Install gcloud binary.

# Login to GCP:
gloud auth login

# Set-up your config (if needed):
gcloud config set project alex-sb

# Create a cluster (default region is us-west-2, if you're not in west of the USA, you might want at different region):
gcloud container clusters create-auto argo-workflows-stress-1

# Get credentials:
gcloud container clusters get-credentials argo-workflows-stress-1                             

# Install workflows (If this fails, try running it again):
make start PROFILE=stress

# Make sure pods are running:
kubectl get deployments

# Run a test workflow:
argo submit examples/hello-world.yaml --watch


Run go run ./test/stress/tool -n 10000 to run a large number of workflows.

Check Prometheus:

  1. See how many Kubernetes API requests are being made. You will see about one Update workflows per reconciliation, multiple Create pods. You should expect to see one Get workflowtemplates per workflow (done on first reconciliation).
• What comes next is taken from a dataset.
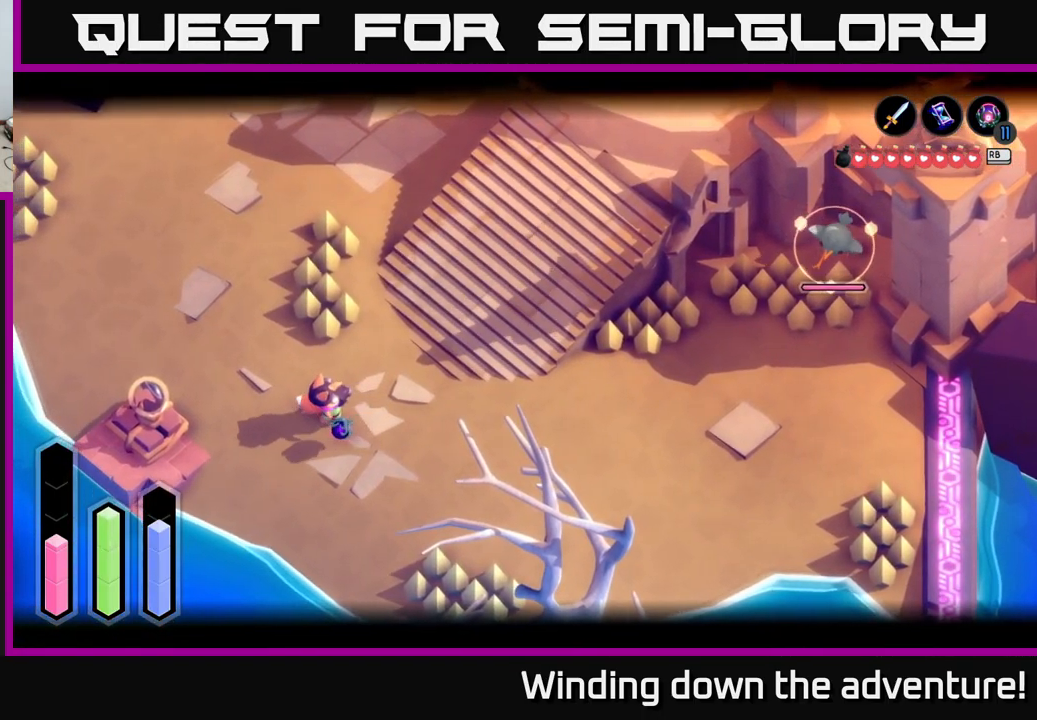
{"buttons": ["L2"], "left_stick": "center", "right_stick": "center", "events": [[50, "B", "up"], [50, "left_stick", "center"]]}
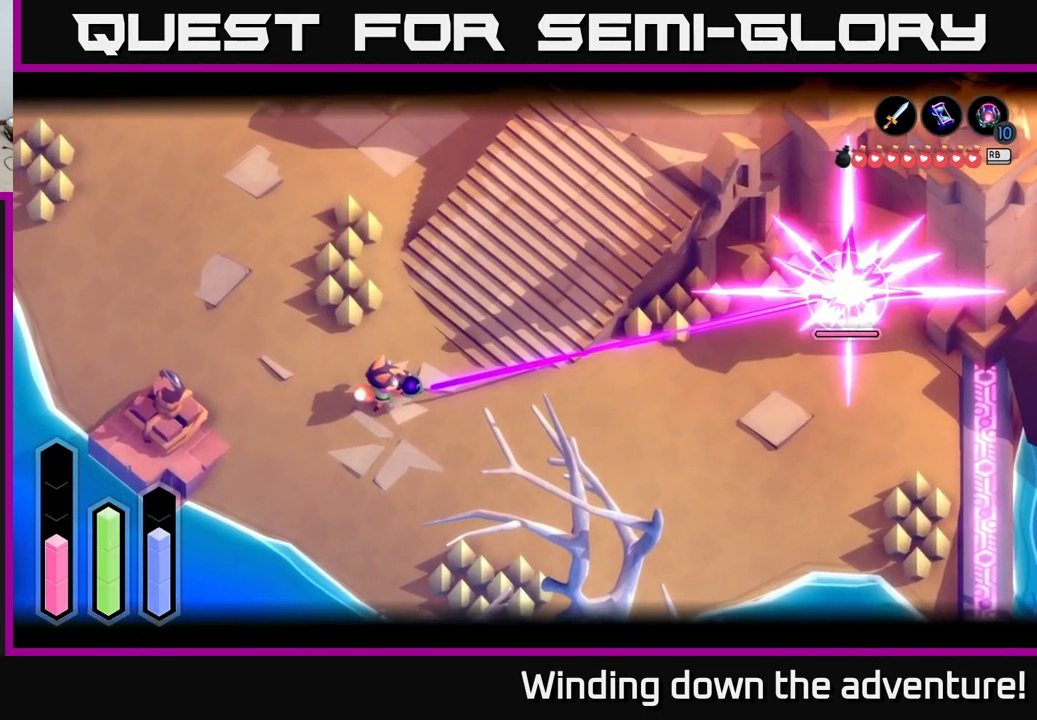
{"buttons": ["L2"], "left_stick": "center", "right_stick": "center", "events": []}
Otherwise, if you see anything else, that might be a problem.
  2. How many errors were logged? log_messages{level="error"} What was the cause?

Check PProf to see if there any any hot spots:

go tool pprof -png http://localhost:6060/debug/pprof/allocs
go tool pprof -png http://localhost:6060/debug/pprof/heap
go tool pprof -png http://localhost:6060/debug/pprof/profile


gcloud container clusters delete argo-workflows-stress-1